Talentierter Flugkünstler
“Der Archaeopteryx gilt damit als ältester bekannter flugfähiger Vogel – und als einziger aus der Epoche des oberen Jura”, erklären Wissenschaftler um Oliver Rauhut von der Ludwig-Maximilians-Universität in München. Doch dieser Titel könnte dem berühmten Urvogel nun streitig gemacht werden, wie ein neuer Fossilfund zeigt. Dort, wo auch der Archaeopteryx einst lebte, haben Rauhut und seine Kollegen die fossilen Überreste eines weiteren flugfähigen Vogels aus der gleichen erdgeschichtlichen Periode entdeckt. Bei dem Fund handelt es sich um die Überreste eines einzelnen Flügels – andere Körperteile des Tieres sind nicht erhalten. Trotzdem lieferten die Knochen den Forschern entscheidende Hinweise auf die Identität seines Besitzers. “Wir hatten erst angenommen, dass auch dieses Exemplar ein Archaeopteryx ist”, berichtet Rauhut. Doch nähere Analysen bestätigten diese Vermutung nicht.
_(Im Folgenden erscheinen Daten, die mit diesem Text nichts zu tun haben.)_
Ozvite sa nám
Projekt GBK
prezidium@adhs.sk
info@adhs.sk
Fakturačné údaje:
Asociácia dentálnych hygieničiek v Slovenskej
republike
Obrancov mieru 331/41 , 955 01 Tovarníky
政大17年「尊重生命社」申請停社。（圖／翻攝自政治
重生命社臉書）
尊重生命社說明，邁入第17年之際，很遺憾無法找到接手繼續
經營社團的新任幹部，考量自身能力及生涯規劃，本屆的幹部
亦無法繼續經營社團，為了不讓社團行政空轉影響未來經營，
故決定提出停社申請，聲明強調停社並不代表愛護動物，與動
Stattdessen zeichnete sich ab: Das Fossil weist zwar gewisse Ähnlichkeiten mit seinem bekannten Zeitgenossen auf, es gibt aber auch auffällige Unterschiede. Den Ergebnissen zufolge war der Alcmonavis poeschli getaufte Urvogel zum einen größer als Archaeopteryx. Zum anderen besaß er bereits einige moderne Körpermerkmale, die typisch für evolutionsgeschichtlich jüngere Vögel sind. Zu diesen Merkmalen gehören unter anderem bestimmte Anpassungen der Muskelansatzstellen am Flügel – sie deuten nach Ansicht der Forscher darauf hin, dass die neu identifizierte Art besser für den aktiven Flatterflug gerüstet war als Archaeopteryx. Damit bringt Alcmonavis poeschli buchstäblich neuen Schwung in die Debatte über die Entstehung des Vogelflugs: Entwickelte sich dieser wirklich aus dem Gleitflug heraus?